* Objective A:
In the records below, retype the lines from the one containing "order: Poales" up to and including the one containing "order: Pinales", character for character and in their original order.

The existing British property stock is amongst the oldest and leakiest in the Western world and with energy prices soaring, the Government have stepped in to help with the launch of the Green Deal. The Green Deal aims to transform the UK's building stock to make all properties warmer and cheaper to run, without households having to pay all of the upfront costs.
From February 2013, all householders (including homeowners, tenants and landlords) can to benefit from a Green Deal assessment and 'pay-as-you-save' loans for energy efficiency improvements to their property. Covering everything from loft insulation and double glazing through to energy efficient boilers and renewable energy technologies, the cost of the installations are repaid through the savings on your utility bills.
New Energy Company Obligation grants (ECO) are also available for disadvantaged groups and hard-to-treat homes (including properties with solid walls or non-standard cavities) and integrates with the Green Deal, allowing an energy supplier subsidy for qualifying properties. This means that for some households, these new installations may be completely free of charge.
Green Deal funding and grants are available for over 40 simple home energy saving improvements. And the Green Deal Assessment is the first place to start with the Green Deal.

* Source material:
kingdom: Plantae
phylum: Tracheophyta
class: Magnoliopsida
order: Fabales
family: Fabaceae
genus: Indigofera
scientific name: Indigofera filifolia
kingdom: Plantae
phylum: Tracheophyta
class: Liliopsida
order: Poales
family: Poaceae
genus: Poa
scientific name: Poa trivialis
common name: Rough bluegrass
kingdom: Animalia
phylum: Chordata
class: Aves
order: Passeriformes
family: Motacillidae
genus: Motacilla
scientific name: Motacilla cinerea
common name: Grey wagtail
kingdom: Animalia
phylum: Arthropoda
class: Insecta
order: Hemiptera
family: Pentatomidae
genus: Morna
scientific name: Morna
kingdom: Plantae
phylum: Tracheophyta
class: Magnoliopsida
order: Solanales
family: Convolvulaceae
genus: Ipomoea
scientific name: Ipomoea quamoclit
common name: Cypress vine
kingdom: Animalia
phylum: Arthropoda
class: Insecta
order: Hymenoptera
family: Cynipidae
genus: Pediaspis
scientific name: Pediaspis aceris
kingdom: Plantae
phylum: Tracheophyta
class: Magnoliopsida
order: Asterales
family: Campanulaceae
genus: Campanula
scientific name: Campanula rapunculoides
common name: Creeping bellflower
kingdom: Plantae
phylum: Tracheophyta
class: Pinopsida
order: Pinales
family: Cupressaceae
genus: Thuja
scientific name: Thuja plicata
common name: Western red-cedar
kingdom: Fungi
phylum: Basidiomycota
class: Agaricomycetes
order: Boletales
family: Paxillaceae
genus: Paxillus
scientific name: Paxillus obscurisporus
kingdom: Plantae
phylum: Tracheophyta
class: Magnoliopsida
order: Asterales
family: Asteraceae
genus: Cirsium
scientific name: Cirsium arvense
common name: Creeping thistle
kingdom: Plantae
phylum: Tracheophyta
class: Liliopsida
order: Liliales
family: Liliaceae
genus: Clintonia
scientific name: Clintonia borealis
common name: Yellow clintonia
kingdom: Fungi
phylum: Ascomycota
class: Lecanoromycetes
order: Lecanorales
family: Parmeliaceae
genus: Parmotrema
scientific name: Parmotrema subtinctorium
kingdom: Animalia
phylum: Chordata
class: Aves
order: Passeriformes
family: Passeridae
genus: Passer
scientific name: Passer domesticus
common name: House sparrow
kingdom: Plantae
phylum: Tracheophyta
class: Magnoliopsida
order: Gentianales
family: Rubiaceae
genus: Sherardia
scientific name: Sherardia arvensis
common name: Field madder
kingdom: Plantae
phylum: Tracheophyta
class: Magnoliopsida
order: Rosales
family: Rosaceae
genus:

* Objective B:
Condense the paragraph of the Green Deal text that begins "New Energy Company Obligation grants" into a short bulleted list that keeps its main facts.

* Final result A:
order: Poales
family: Poaceae
genus: Poa
scientific name: Poa trivialis
common name: Rough bluegrass
kingdom: Animalia
phylum: Chordata
class: Aves
order: Passeriformes
family: Motacillidae
genus: Motacilla
scientific name: Motacilla cinerea
common name: Grey wagtail
kingdom: Animalia
phylum: Arthropoda
class: Insecta
order: Hemiptera
family: Pentatomidae
genus: Morna
scientific name: Morna
kingdom: Plantae
phylum: Tracheophyta
class: Magnoliopsida
order: Solanales
family: Convolvulaceae
genus: Ipomoea
scientific name: Ipomoea quamoclit
common name: Cypress vine
kingdom: Animalia
phylum: Arthropoda
class: Insecta
order: Hymenoptera
family: Cynipidae
genus: Pediaspis
scientific name: Pediaspis aceris
kingdom: Plantae
phylum: Tracheophyta
class: Magnoliopsida
order: Asterales
family: Campanulaceae
genus: Campanula
scientific name: Campanula rapunculoides
common name: Creeping bellflower
kingdom: Plantae
phylum: Tracheophyta
class: Pinopsida
order: Pinales

* Final result B:
- Energy Company Obligation (ECO) grants are available for disadvantaged groups and hard-to-treat homes, such as properties with solid walls or non-standard cavities.
- ECO integrates with the Green Deal, allowing an energy supplier subsidy for qualifying properties.
- For some households, the new installations may be completely free.